In the Depth of the Great Depression
16 March 2006 | by B24See all my reviews

No one who lived through the Great Depression could possibly take seriously negative comments on the quality and content this film written by youngsters with no sense of its historical context. To lament its silliness or find fault with what seem now to be crude mechanical cinematographic devices just begs the question.

This movie could not be recreated in the twenty-first century even in the smallest part. In the first place, musicals are now passé. The drag parody of the title number "Dames" in 1988's film Torch Song Trilogy is proof of that. Moreover, its stock characters (Hugh Herbert, Guy Kibbee, Zasu Pitts) were simply reprising common comedic roles of the day, completely unsuited to the harsher and more cynical models now in vogue. And Ruby Keeler's numbers lack totally the athleticism of our contemporary dancers.

What we can appreciate about the movie is how it fits nicely into the Busby Berkeley oeuvre. After his huge successes of 1933, this example is a fitting continuation to his development as a moviemaker. The catastrophic effects of the Great Depression like mass unemployment, hunger, wholesale uprooting of communities, and abject poverty affecting the lives of millions of ordinary Americans could be forgotten for a few pennies spent in the local movie house.

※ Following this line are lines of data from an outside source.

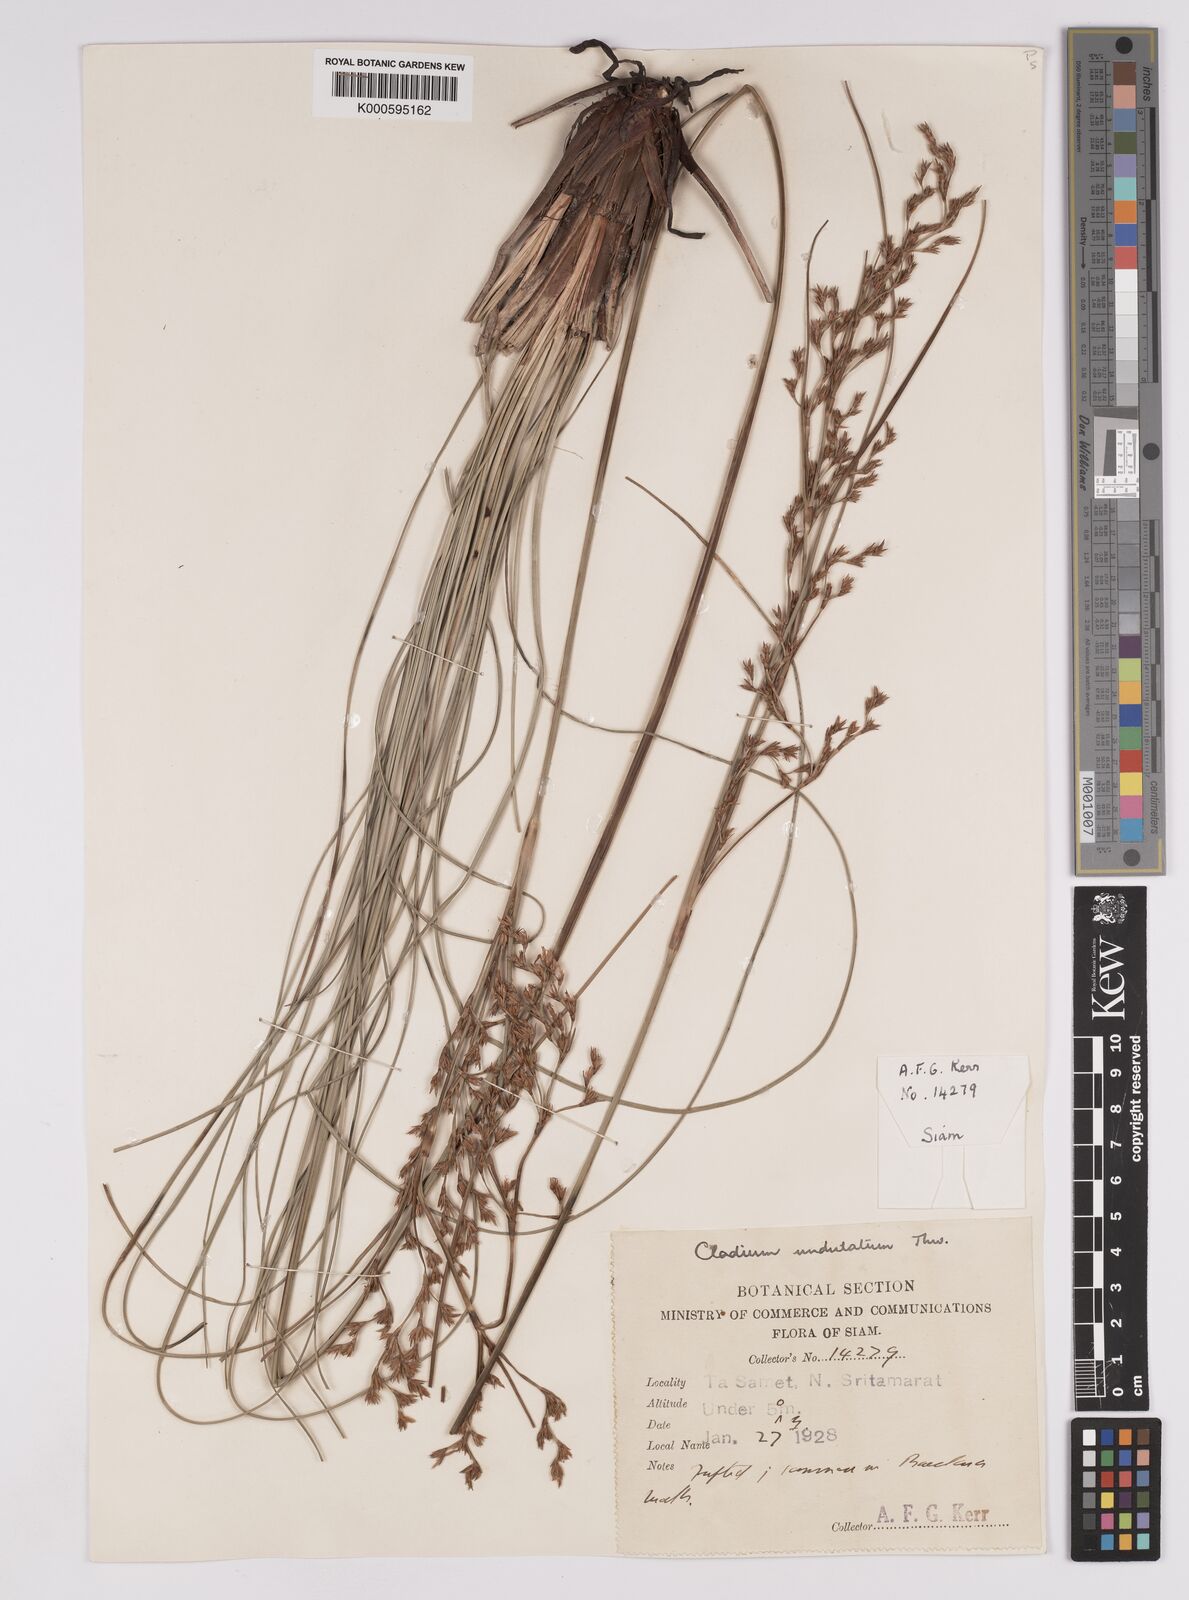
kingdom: Plantae
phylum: Tracheophyta
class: Liliopsida
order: Poales
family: Cyperaceae
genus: Anthelepis
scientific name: Anthelepis undulata
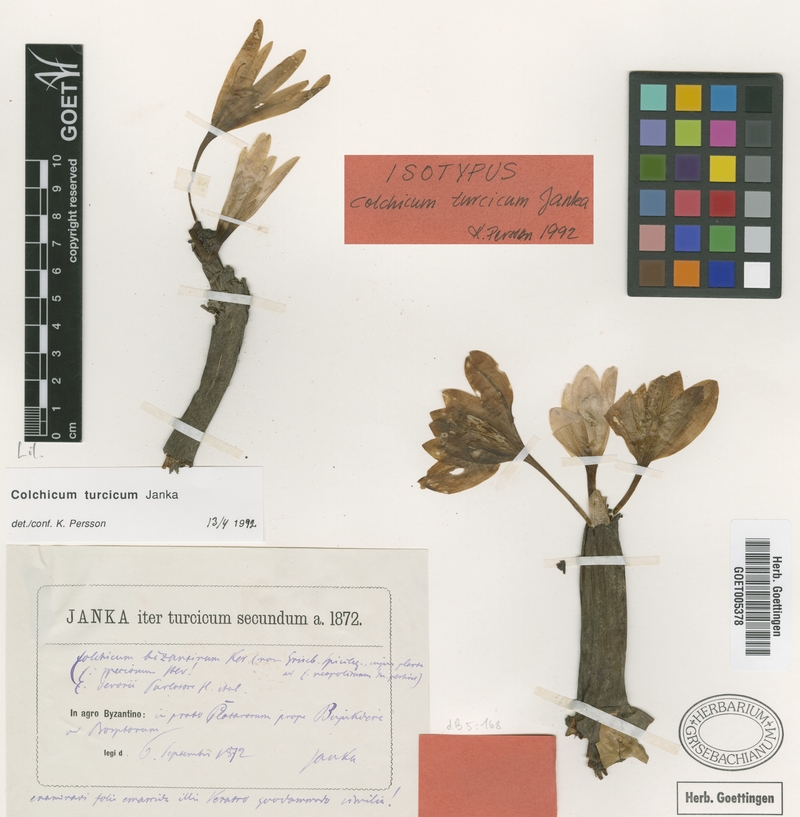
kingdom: Plantae
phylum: Tracheophyta
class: Liliopsida
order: Liliales
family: Colchicaceae
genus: Colchicum
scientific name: Colchicum turcicum
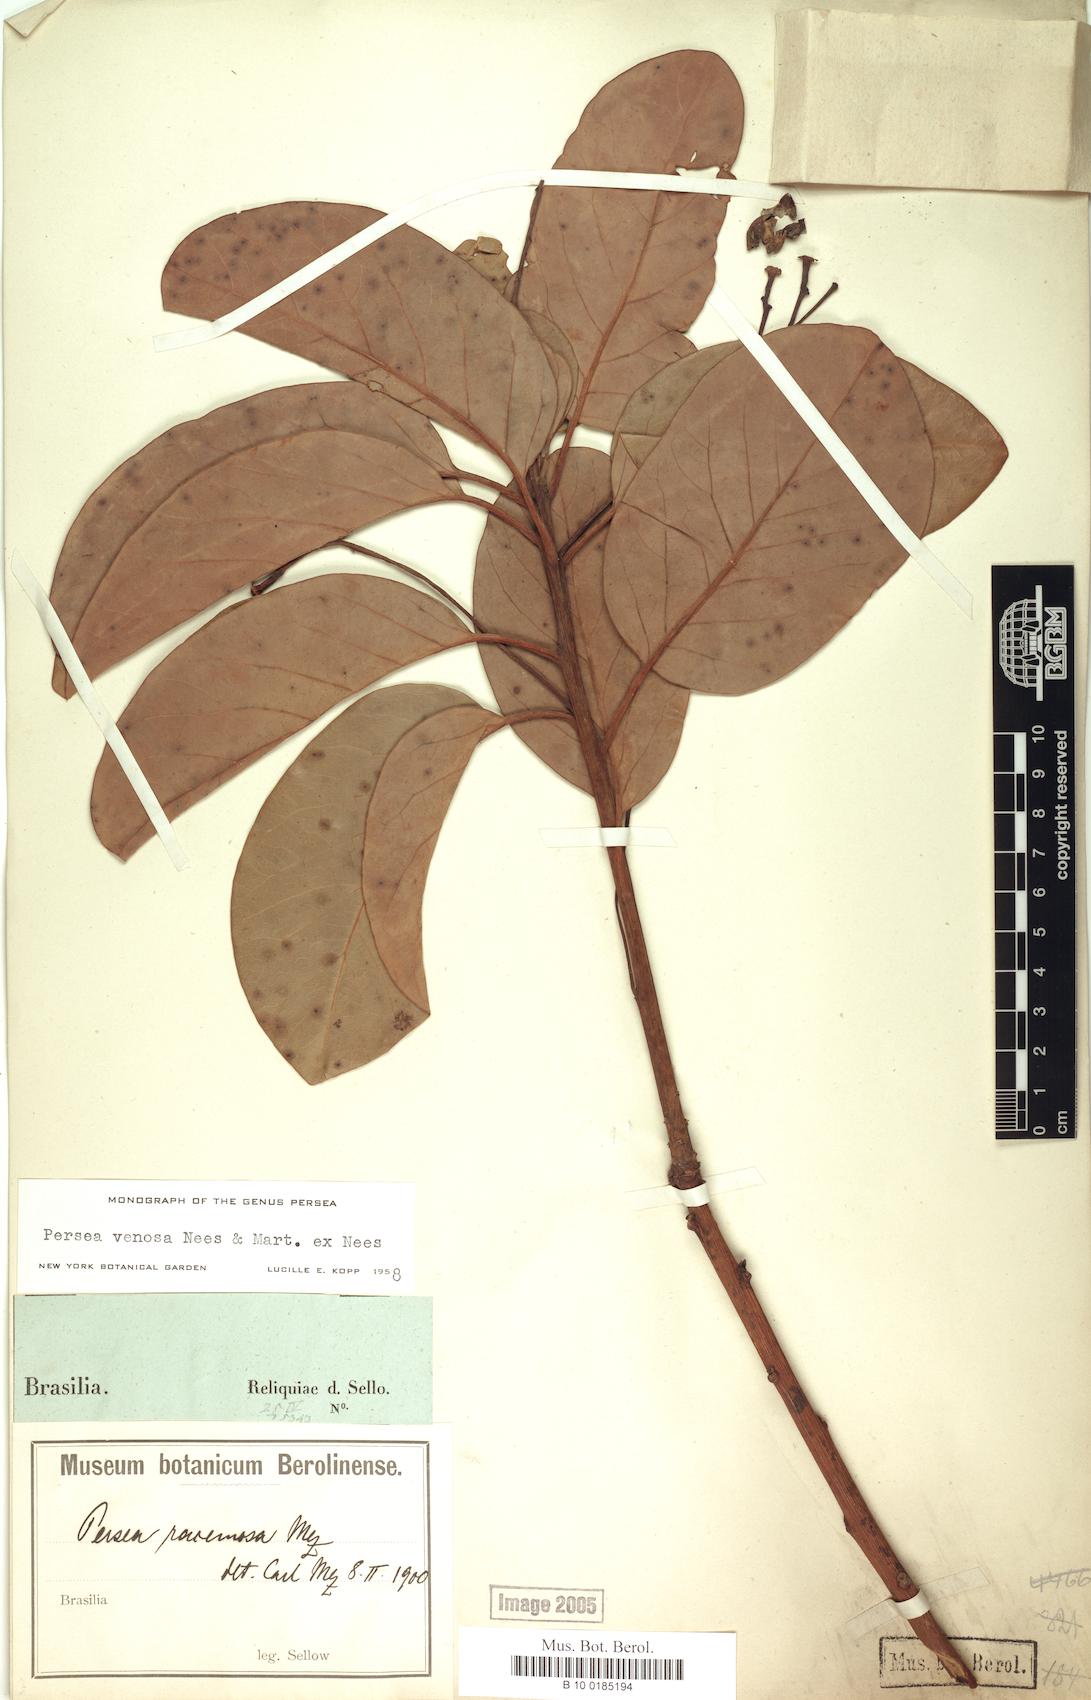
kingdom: Plantae
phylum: Tracheophyta
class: Magnoliopsida
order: Laurales
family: Lauraceae
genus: Persea
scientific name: Persea venosa
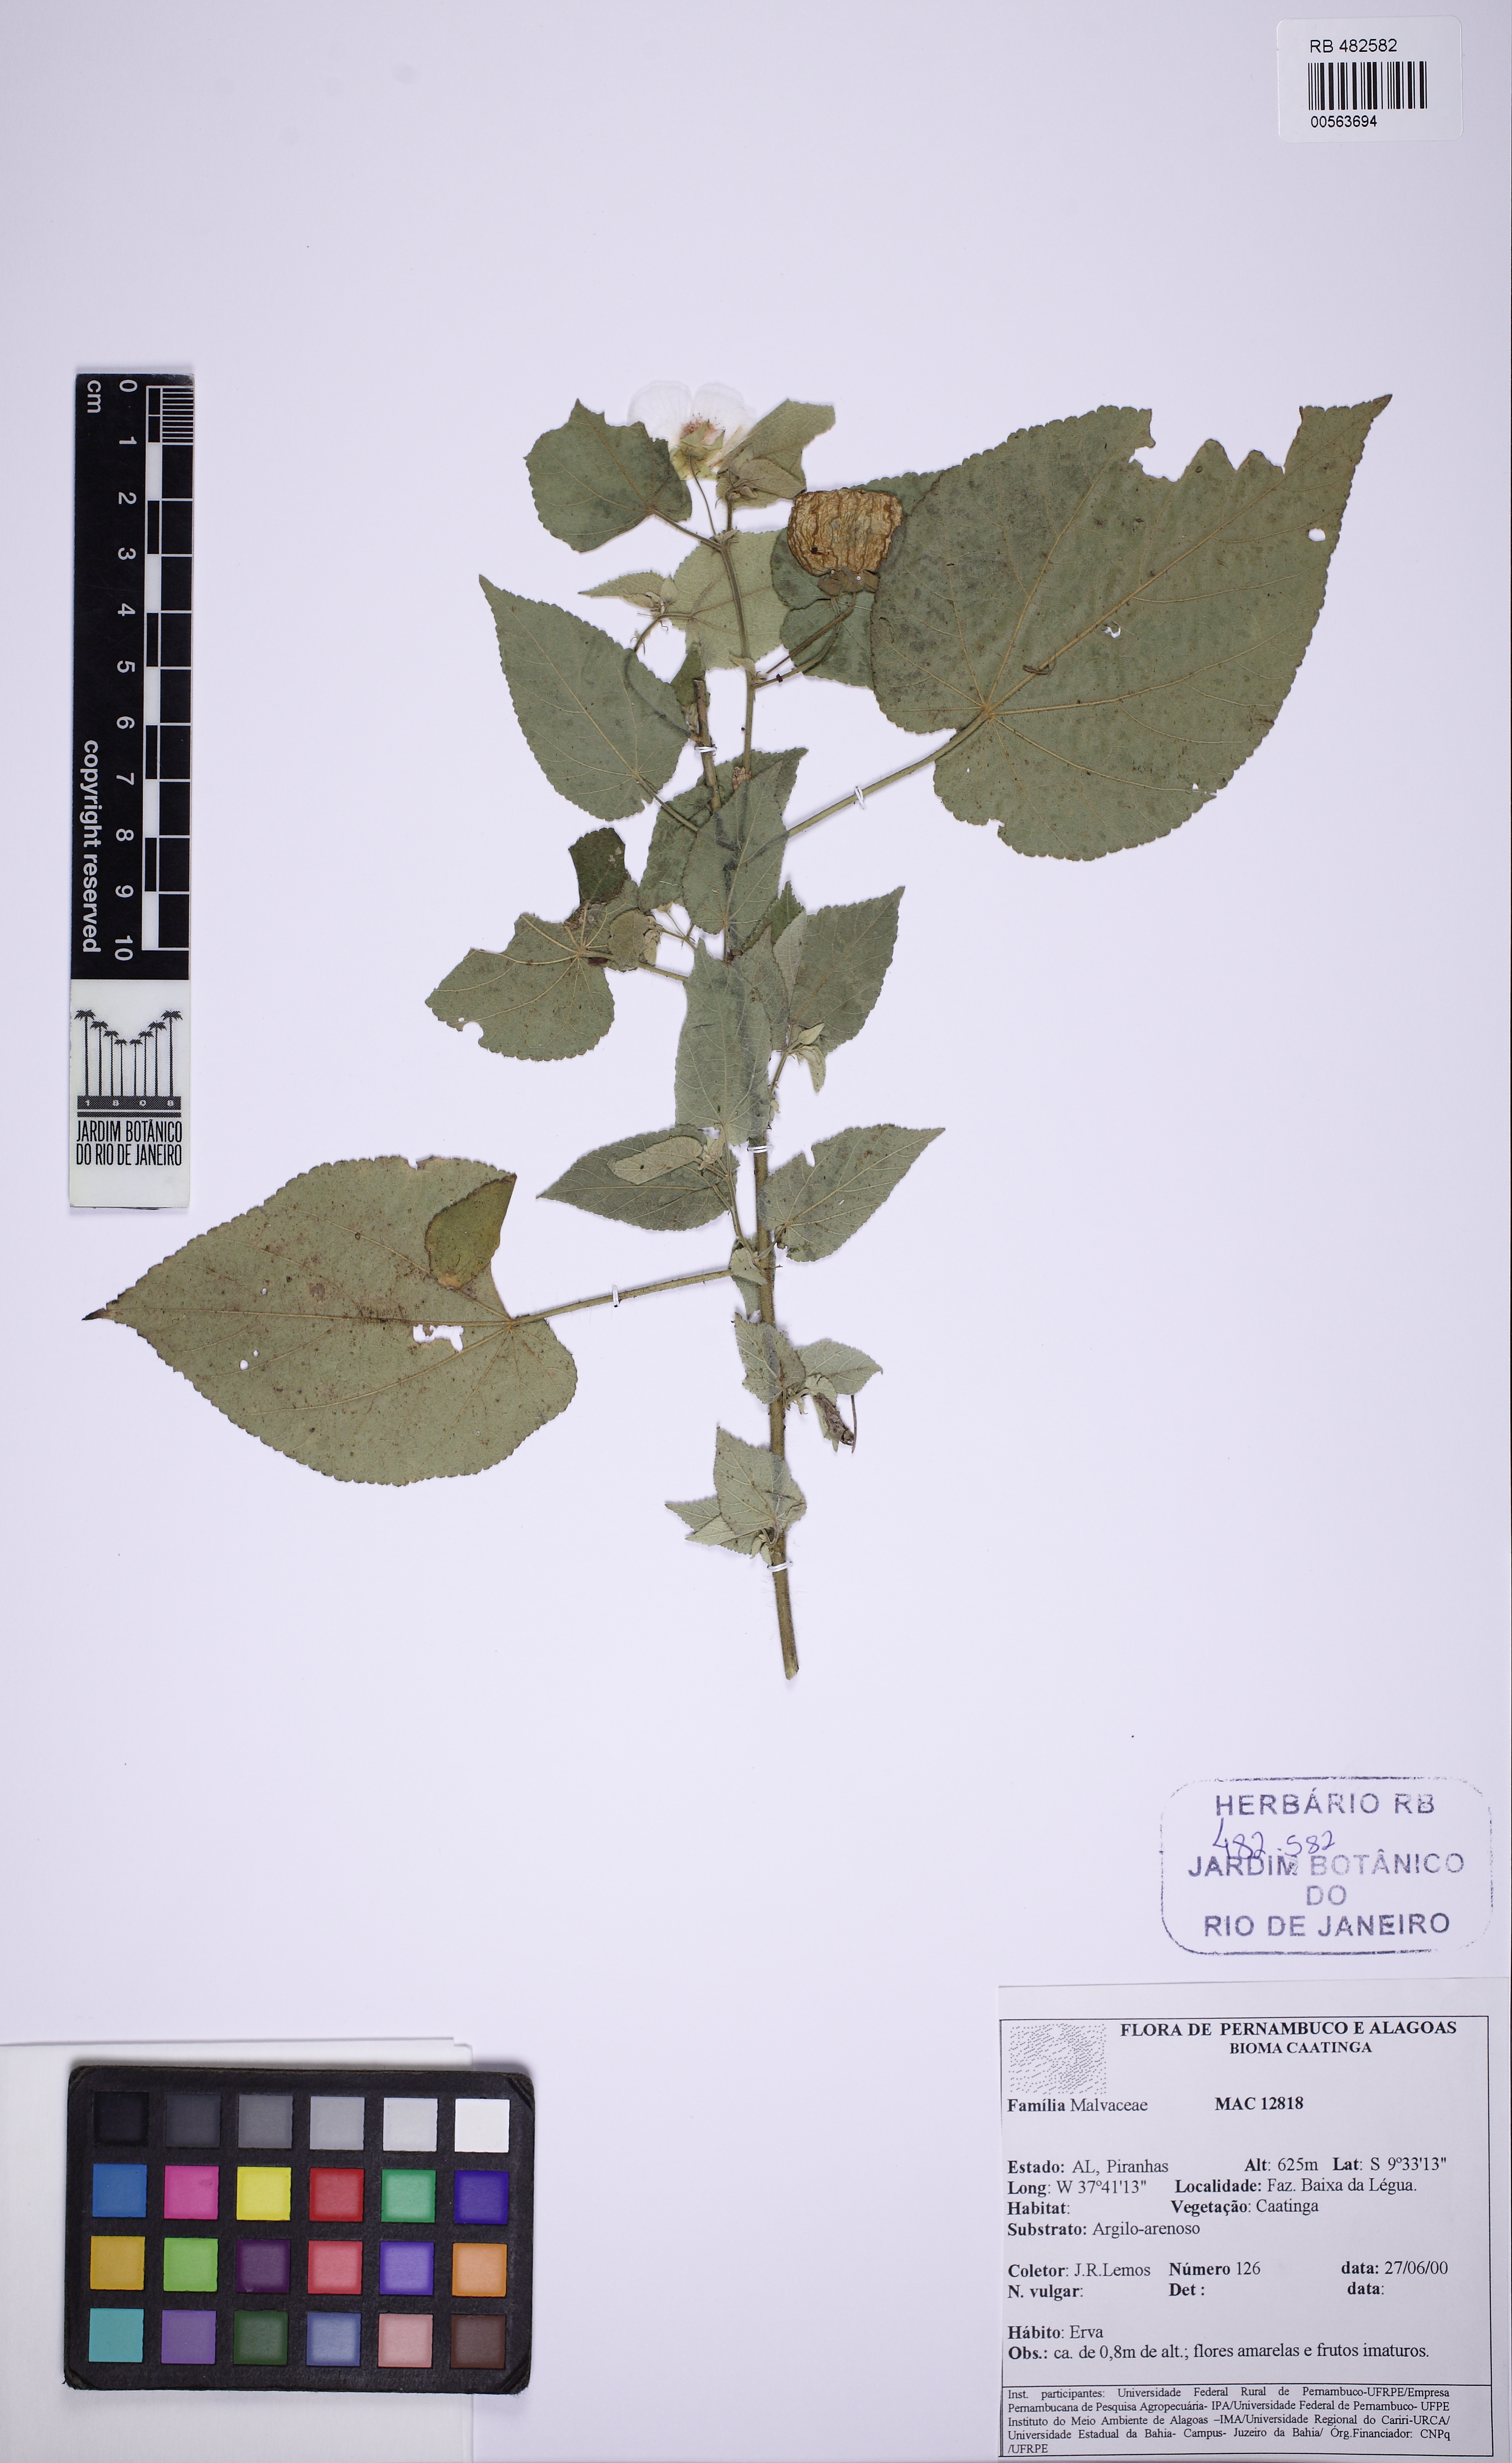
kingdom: Plantae
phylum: Tracheophyta
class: Magnoliopsida
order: Malvales
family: Malvaceae
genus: Herissantia
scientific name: Herissantia
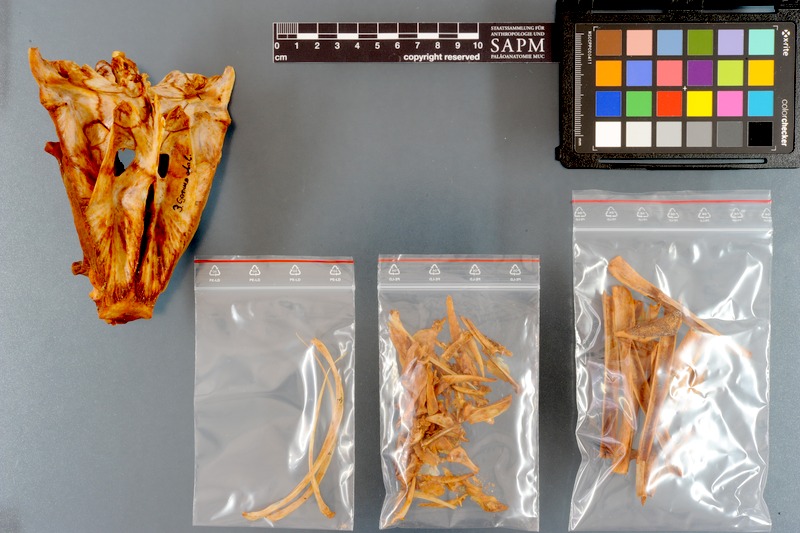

It played to the needs of its time.

Interestingly, the packaging of female pulchritude in the film also fits with that time. What today seems borderline pornographic or insulting to women was accepted without much fuss in 1934. Indeed, any student of Freud could have a field day deconstructing some of the Berkeley images.

As to the music, it is simply classic. Dick Powell's phrasing is a model of tenor sensibility in an age of Big Band baritones. One has to accept that continuity or theatrical presentation is not a factor. Each number stands or falls entirely on its own as seen through the lens of the camera. As an early prototype of the Hollywood musical, Dames was and is a smash hit.